• WHAT THE TASK REQUIRES
Copy the records below, switching each "scientific name" to "species name" and leaving everything else unchanged.

• ENTRIES
--- Begin ---
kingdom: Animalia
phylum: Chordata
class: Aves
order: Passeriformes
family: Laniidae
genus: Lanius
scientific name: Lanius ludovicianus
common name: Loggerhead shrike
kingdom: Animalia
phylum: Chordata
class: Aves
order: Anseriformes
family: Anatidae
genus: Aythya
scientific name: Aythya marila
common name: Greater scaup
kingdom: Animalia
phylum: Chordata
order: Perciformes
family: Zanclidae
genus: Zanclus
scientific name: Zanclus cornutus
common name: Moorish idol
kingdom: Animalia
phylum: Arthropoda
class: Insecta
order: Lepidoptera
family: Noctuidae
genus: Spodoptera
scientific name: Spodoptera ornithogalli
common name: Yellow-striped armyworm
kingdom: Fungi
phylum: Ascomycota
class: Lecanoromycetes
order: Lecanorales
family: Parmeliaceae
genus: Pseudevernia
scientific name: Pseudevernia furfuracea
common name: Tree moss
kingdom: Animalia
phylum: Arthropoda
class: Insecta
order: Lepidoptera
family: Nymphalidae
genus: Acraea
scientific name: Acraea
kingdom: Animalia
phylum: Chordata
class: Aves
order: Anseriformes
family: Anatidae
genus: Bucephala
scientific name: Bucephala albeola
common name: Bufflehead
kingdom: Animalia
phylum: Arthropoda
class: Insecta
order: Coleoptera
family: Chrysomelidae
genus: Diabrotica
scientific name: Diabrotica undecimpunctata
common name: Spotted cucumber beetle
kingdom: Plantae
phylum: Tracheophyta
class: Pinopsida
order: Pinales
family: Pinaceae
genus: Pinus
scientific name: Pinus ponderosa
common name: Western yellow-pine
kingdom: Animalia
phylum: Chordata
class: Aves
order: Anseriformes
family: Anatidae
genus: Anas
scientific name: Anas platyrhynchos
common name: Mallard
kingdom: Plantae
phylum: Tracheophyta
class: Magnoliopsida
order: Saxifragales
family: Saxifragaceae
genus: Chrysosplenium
--- End ---
• RESPONSE TO THIS TASK
kingdom: Animalia
phylum: Chordata
class: Aves
order: Passeriformes
family: Laniidae
genus: Lanius
species name: Lanius ludovicianus
common name: Loggerhead shrike
kingdom: Animalia
phylum: Chordata
class: Aves
order: Anseriformes
family: Anatidae
genus: Aythya
species name: Aythya marila
common name: Greater scaup
kingdom: Animalia
phylum: Chordata
order: Perciformes
family: Zanclidae
genus: Zanclus
species name: Zanclus cornutus
common name: Moorish idol
kingdom: Animalia
phylum: Arthropoda
class: Insecta
order: Lepidoptera
family: Noctuidae
genus: Spodoptera
species name: Spodoptera ornithogalli
common name: Yellow-striped armyworm
kingdom: Fungi
phylum: Ascomycota
class: Lecanoromycetes
order: Lecanorales
family: Parmeliaceae
genus: Pseudevernia
species name: Pseudevernia furfuracea
common name: Tree moss
kingdom: Animalia
phylum: Arthropoda
class: Insecta
order: Lepidoptera
family: Nymphalidae
genus: Acraea
species name: Acraea
kingdom: Animalia
phylum: Chordata
class: Aves
order: Anseriformes
family: Anatidae
genus: Bucephala
species name: Bucephala albeola
common name: Bufflehead
kingdom: Animalia
phylum: Arthropoda
class: Insecta
order: Coleoptera
family: Chrysomelidae
genus: Diabrotica
species name: Diabrotica undecimpunctata
common name: Spotted cucumber beetle
kingdom: Plantae
phylum: Tracheophyta
class: Pinopsida
order: Pinales
family: Pinaceae
genus: Pinus
species name: Pinus ponderosa
common name: Western yellow-pine
kingdom: Animalia
phylum: Chordata
class: Aves
order: Anseriformes
family: Anatidae
genus: Anas
species name: Anas platyrhynchos
common name: Mallard
kingdom: Plantae
phylum: Tracheophyta
class: Magnoliopsida
order: Saxifragales
family: Saxifragaceae
genus: Chrysosplenium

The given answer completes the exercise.